Since more than 100 years, the German ice service has been committed to the safety and easiness of ship navigation. We work costumer-orientated and competent, advise costumers currently and fast, and inform about local, regional and global ice conditions of the seas. In order to do so, the German ice service provides different regional ice reports. The Amtsblatt (ice report) describes the ice situation in the North Sea and the Baltic Sea in English with a German summary. Ice conditions at the German coast are reported more detailed in the Ostseebericht and Nordseebericht, respectively, in German language.
Our ice reports and ice charts, which ease the planning and performance of ice navigation in the Baltic Sea and North Sea, can be found in the Data Section.
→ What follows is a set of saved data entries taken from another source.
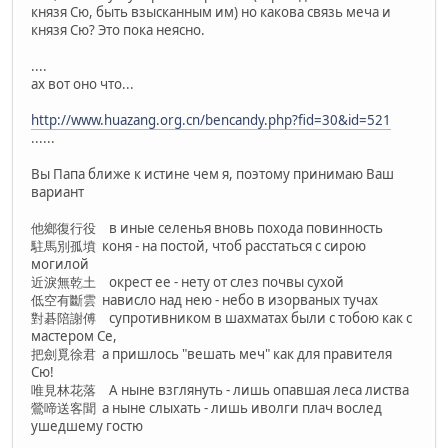
князя Сю, быть взысканным им) но какова связь меча и
князя Сю? Это пока неясно.
....
ах вот оно что...
http://www.huazang.org.cn/bencandy.php?fid=30&id=521
......
Вы Папа ближе к истине чем я, поэтому принимаю Ваш
вариант
他鄉復行役 в иные селенья вновь похода повинность
駐馬別孤墳 коня - на постой, чтоб расстаться с сирою
могилой
近淚無乾土 окрест ее - нету от слез почвы сухой
低空有斷雲 нависло над нею - небо в изорваных тучах
對碁陪謝傅 супротивником в шахматах были с тобою как с
мастером Се,
把劍覓徐君 а пришлось "вешать меч" как для правителя
Сю!
唯見林花落 А ныне взглянуть - лишь опавшая леса листва
鶯啼送客聞 а ныне слыхать - лишь иволги плач вослед
ушедшему гостю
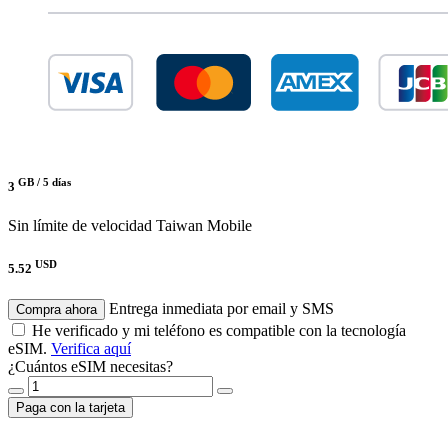
GB /
5 días
3
Sin límite de velocidad
Taiwan Mobile
USD
5.52
Entrega inmediata por email y SMS
Compra ahora
He verificado y mi teléfono es compatible con la tecnología
eSIM.
Verifica aquí
¿Cuántos eSIM necesitas?
Paga con la tarjeta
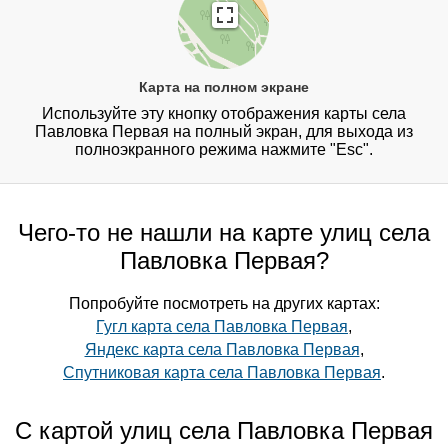
Карта на полном экране
Используйте эту кнопку отображения карты села
Павловка Первая на полный экран, для выхода из
полноэкранного режима нажмите "Esc".
Чего-то не нашли на карте улиц села
Павловка Первая?
Попробуйте посмотреть на других картах:
Гугл карта села Павловка Первая
,
Яндекс карта села Павловка Первая
,
Спутниковая карта села Павловка Первая
.
С картой улиц села Павловка Первая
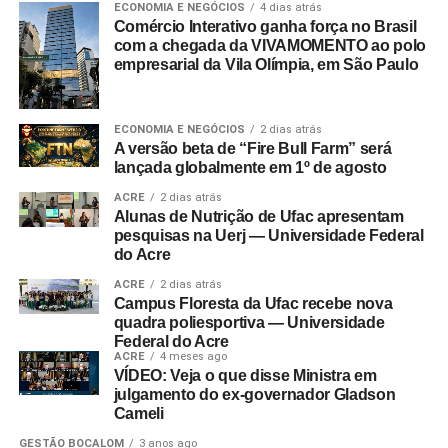
ECONOMIA E NEGÓCIOS
4 dias atrás
Comércio Interativo ganha força no Brasil
com a chegada da VIVAMOMENTO ao polo
empresarial da Vila Olímpia, em São Paulo
ECONOMIA E NEGÓCIOS
2 dias atrás
A versão beta de “Fire Bull Farm” será
lançada globalmente em 1º de agosto
ACRE
2 dias atrás
Alunas de Nutrição de Ufac apresentam
pesquisas na Uerj — Universidade Federal
do Acre
ACRE
2 dias atrás
Campus Floresta da Ufac recebe nova
quadra poliesportiva — Universidade
Federal do Acre
ACRE
4 meses ago
VÍDEO: Veja o que disse Ministra em
julgamento do ex-governador Gladson
Cameli
GESTÃO BOCALOM
3 anos ago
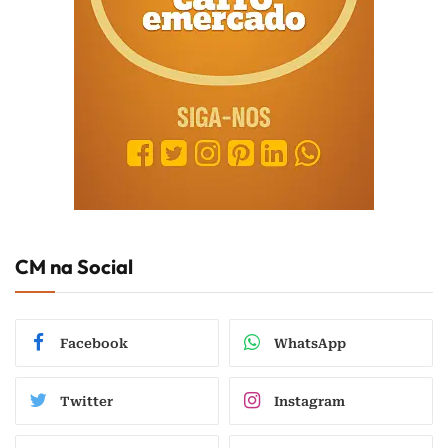
CM na Social
Facebook
WhatsApp
Twitter
Instagram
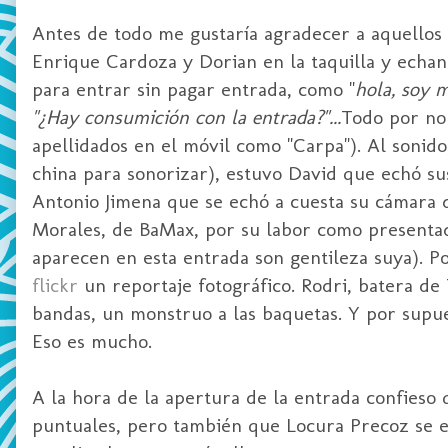
Antes de todo me gustaría agradecer a aquellos q
Enrique
Cardoza
y
Dorian
en la taquilla y echa
para entrar sin pagar entrada, como "
hola, soy 
"¿Hay consumición con la entrada?"...
Todo por no 
apellidados en el móvil como "Carpa"). Al sonido,
china para sonorizar), estuvo David que echó sus
Antonio
Jimena
que se echó a cuesta su cámara d
Morales, de
BaMax
, por su labor como presentad
aparecen en esta entrada son gentileza suya). Po
flickr
un reportaje fotográfico.
Rodri
,
batera
de 
bandas, un monstruo a las baquetas. Y por supue
Eso es mucho.
A la hora de la apertura de la entrada confieso
puntuales, pero también que Locura Precoz se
The German ice service cooperates closely with the other ice services of the world. At least once per year, the services get together in order to coordinate the collaboration and to develop product improvements.
The most important committees are here:
- International Ice Charting Working Group (IICWG),
- Expert Team on Sea Ice der Joint Commision of Oceanography and Marine Meteorology von WMO und IOC (ETSI)
- Baltic Sea Ice Meeting (BSIM).
Further information on the world’s ice services can be found at Sea-Ice Information Services in the World
Ice charts describe the ice situation graphically. The most important parameters are the sea-ice coverage and the sea-ice thickness. Depending on the ice chart, further information like occurrence of pressure ridges, cracks and leads or floe size is also given. Nowadays mainly satellite data (passive microwave-radiometer data, optical measurements, radar data) from different providers are used in the production of ice charts. However, in-situ observations from our voluntary ice observers should not be underestimated, since they can provide information which yet cannot be observed by satellites.
In the past, and to a greater or lesser extent still today, ice information is displayed on paper ice charts with a fixed geographic area. The only difference is that ice charts are nowadays not really printed out but rather are used as pdf-files. However, actual ice charts nowadays also exist in digital vector file formats, for example in the S411 standard format for the usage on ECDIS units onboard ships, or on other GIS systems. Since winter 2012/2013, the German ice service at the BSH provides ice charts in this S411 format, and also converts ice charts from other ice services into this format. These ice charts can be obtained via the Ice Logistics Portal.